В кабинете я был подвергнут допросу. Кто ваши родители. Почему расстались. Что привело на философский. Кого читали. Что думаете о спорах Сахарова с Солженицыным. Как случилось, что не знаете Кьеркегора. Я отвечал как солдат на плацу – чётко, не пытаясь уклониться. Закончив испытательный допрос, Сумалей умолк. Через пять минут очнулся, словно вынырнул из летаргического сна.
– Что я хочу сказать, Лексей Арнольдыч. Думается мне, как нынче говорят советские начальники, что мы и вправду с вами можем посотрудничать. И вот вам первое задание… рискованное, прямо скажем. Вы статейку в аспирантский сборник сдали?
– Сдаю на днях. Но я уже её перепечатал! – стал я оправдываться.
– Отлично, отлично. Это очень хорошо, что задержались. Потому что мне нужна одна цитата. До зарезу. Вот так, – он чиркнул ладонью по горлу. – Из любого, этсамое, марксиста. Но не сегодняшнего и даже не вчерашнего.

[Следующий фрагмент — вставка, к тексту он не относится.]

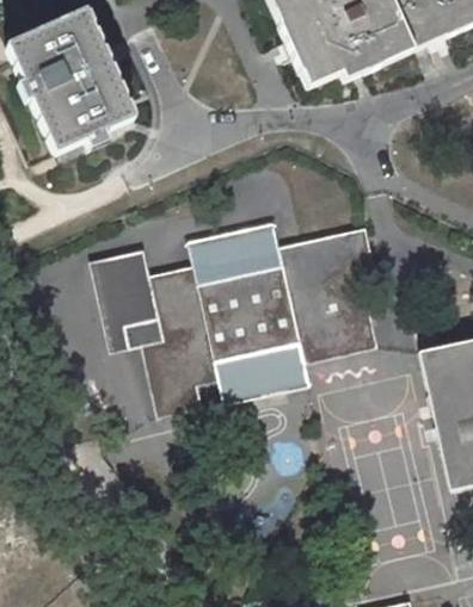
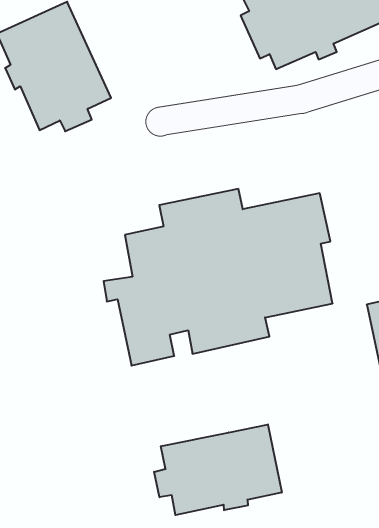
building: [92,250,158,349] -> none
building: none -> [154,424,282,515]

Я предпочёл бы позднего Плеханова или, там, какого-нибудь Германа Лопатина. Примерно вот такая, понимаете?
Он протянул листок, на котором стремительным бисером было написано: «Марксисты не боятся изучать религию как конгломерат конкретных знаний; эстетика свободна от дурмана». Польщённый сумалеевским доверием, я решил слегка поумничать и произнёс:
– Михаил Миронович, по стилю это не Плеханов. Может, поискать у Дьёрдя Лукача?

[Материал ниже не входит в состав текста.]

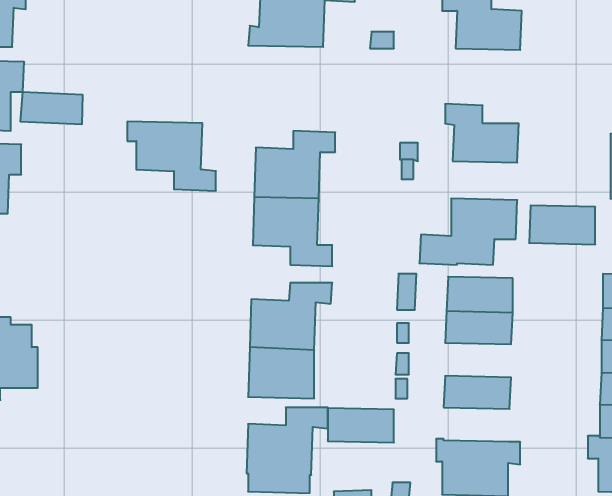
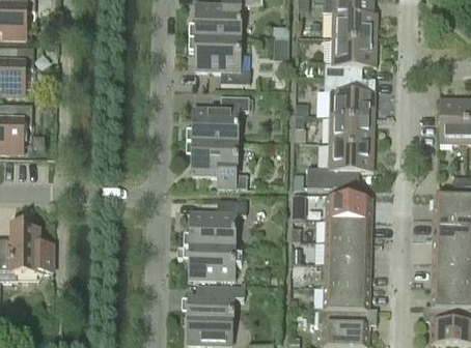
building: none -> [325,38,377,78]
building: [21,92,82,124] -> none
building: [127,122,216,191] -> [189,36,250,84]
building: [529,205,595,244] -> [329,116,375,143]
building: none -> [325,241,370,265]
building: [328,408,394,443] -> [324,286,369,310]

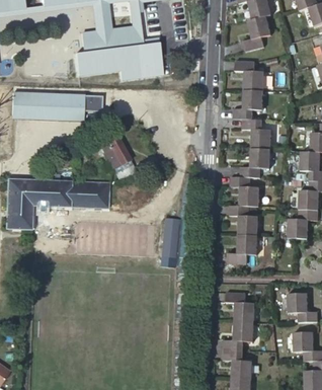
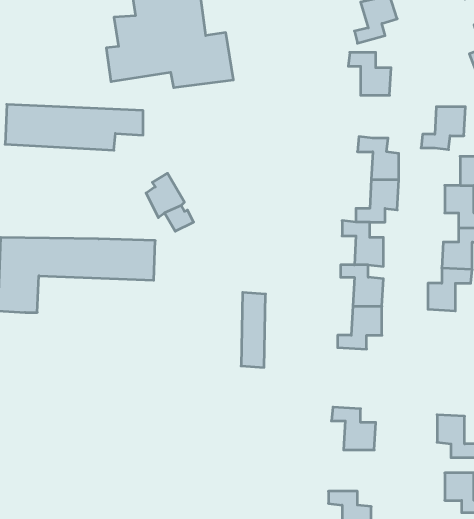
building: [234,86,263,114] -> [421,107,465,150]
building: [223,321,253,348] -> none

– Нет, у Лукача не надо. Лукач слишком долго жил. Он помер лет десять назад, если не позже. – Сумалей заиграл желваками.
– Простите, Михаил Миронович, – я не угадал причину раздражения. – А какая разница, когда он помер? Главное же найти?

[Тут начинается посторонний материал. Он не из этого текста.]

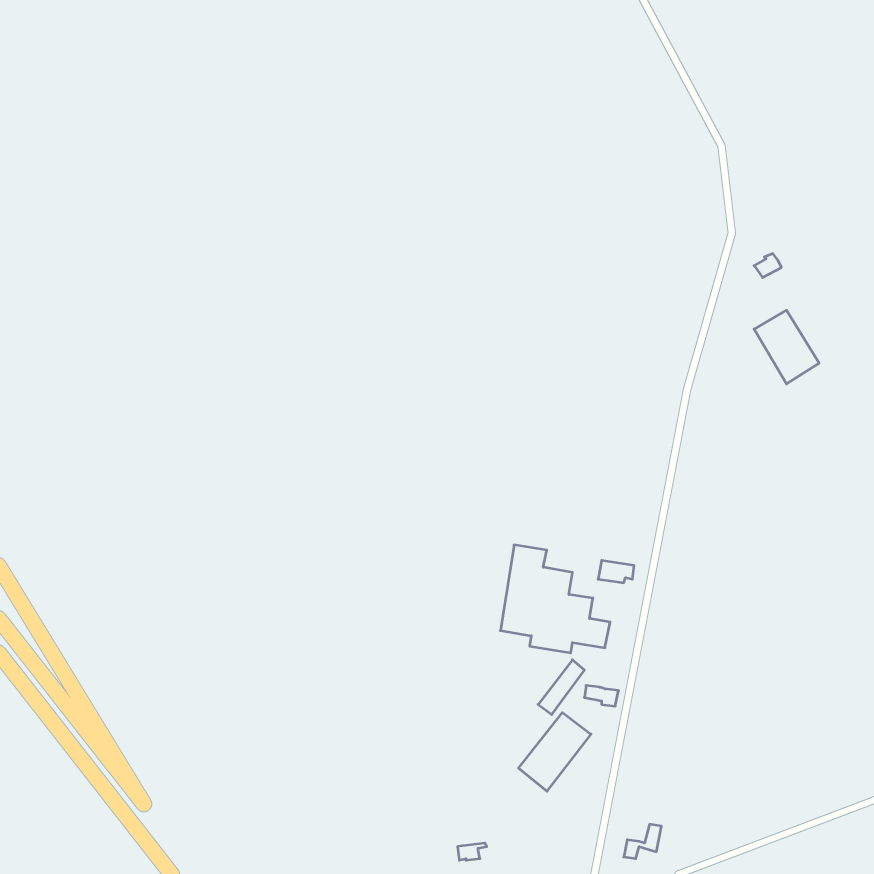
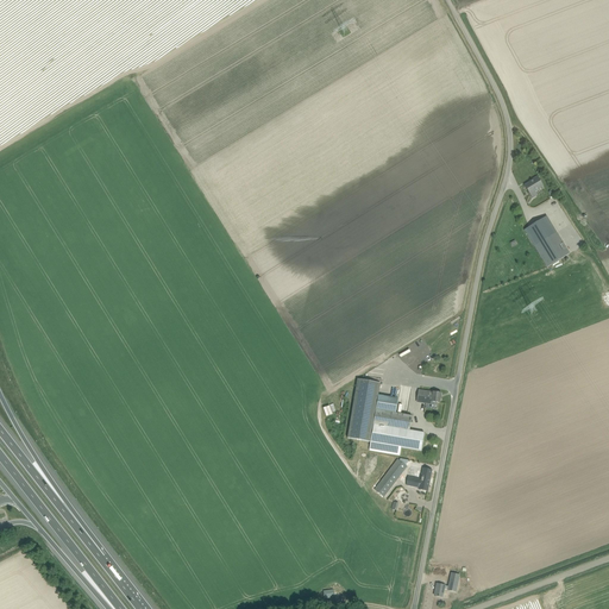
building: [519,713,591,791] -> none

– Да что ж тут сложного? Если вы припи́шете цитату Лукачу, вас архивисты зажопят. – Михаил Миронович по-ленински прищурился, на лице образовалась странная улыбка: то ли ироничная, то ли презрительная, то ли просто злая.
– Припи́шете? – Я всё ещё тупил.
– Ну конечно, припи́шете. Что тут непонятного? Вот вам слова. Подредактируйте и приведите их в статье. Закавычьте. Повесьте ссылку на какой-нибудь архив: марксизма-ленинизма, там, или ЦГАЛИ. Главное, чтоб фонд такой существовал. Опись, номер папки, лист.
– А зачем?
– А затем, Лексей Арнольдыч, – осердился Михаил Миронович, – что мне не пропускают монографию. Нужно прикрыться, хоть Карлом, хоть Фридрихом, хоть банным листом. А ничегошеньки нет. Вообще ничего, ни одной завалящей цитатки. А выйдет ваш ротапринтный сборник, радость складских помещений, и я смогу на вас сослаться: «Как сказано в статье такого-то, недавно обнаруженной в архиве», – и всё будет тип-топ.
– Но ведь это подлог?..
– Как хотите.
Сумалей изменился в лице. Словно запер его изнутри. Складки разгладились, губы слегка растянулись, проявилась отстранённая улыбка. Он встал и в полупоклоне указал на дверь.
– Простите, уважаемый товарищ Ноговицын, был непозволительно доверчив. Надеюсь, разговор останется между нами, но как вам будет угодно.
– Михаил Миронович, постойте, вы что, я же просто, – забормотал я. – Сделаю, конечно, как вы скажете.
Так я заслужил доверие Учителя. И сложную, изменчивую дружбу.
Жил Сумалей на Гончарной, в двух шагах от станции метро «Таганская», где мы условились о встрече с Мусей. Времени было навалом, риск не застать его дома активно стремился к нулю. Гулять он не любил и раньше, мол, в квартире воздух тот же самый, только с подогревом; а после кончины любимой жены (в августе семьдесят девятого; как сейчас помню тот ужас) Михаил Миронович ушёл в полузатвор. Добровольно перевёлся в консультанты, отказался от единственного семинара, в МГУ появлялся нечасто – на кафедре, в парткоме, на защитах диссертаций и на редких заседаниях учёного совета. В магазин за едой посылал аспирантов; восторженные аспирантки в очередь готовили.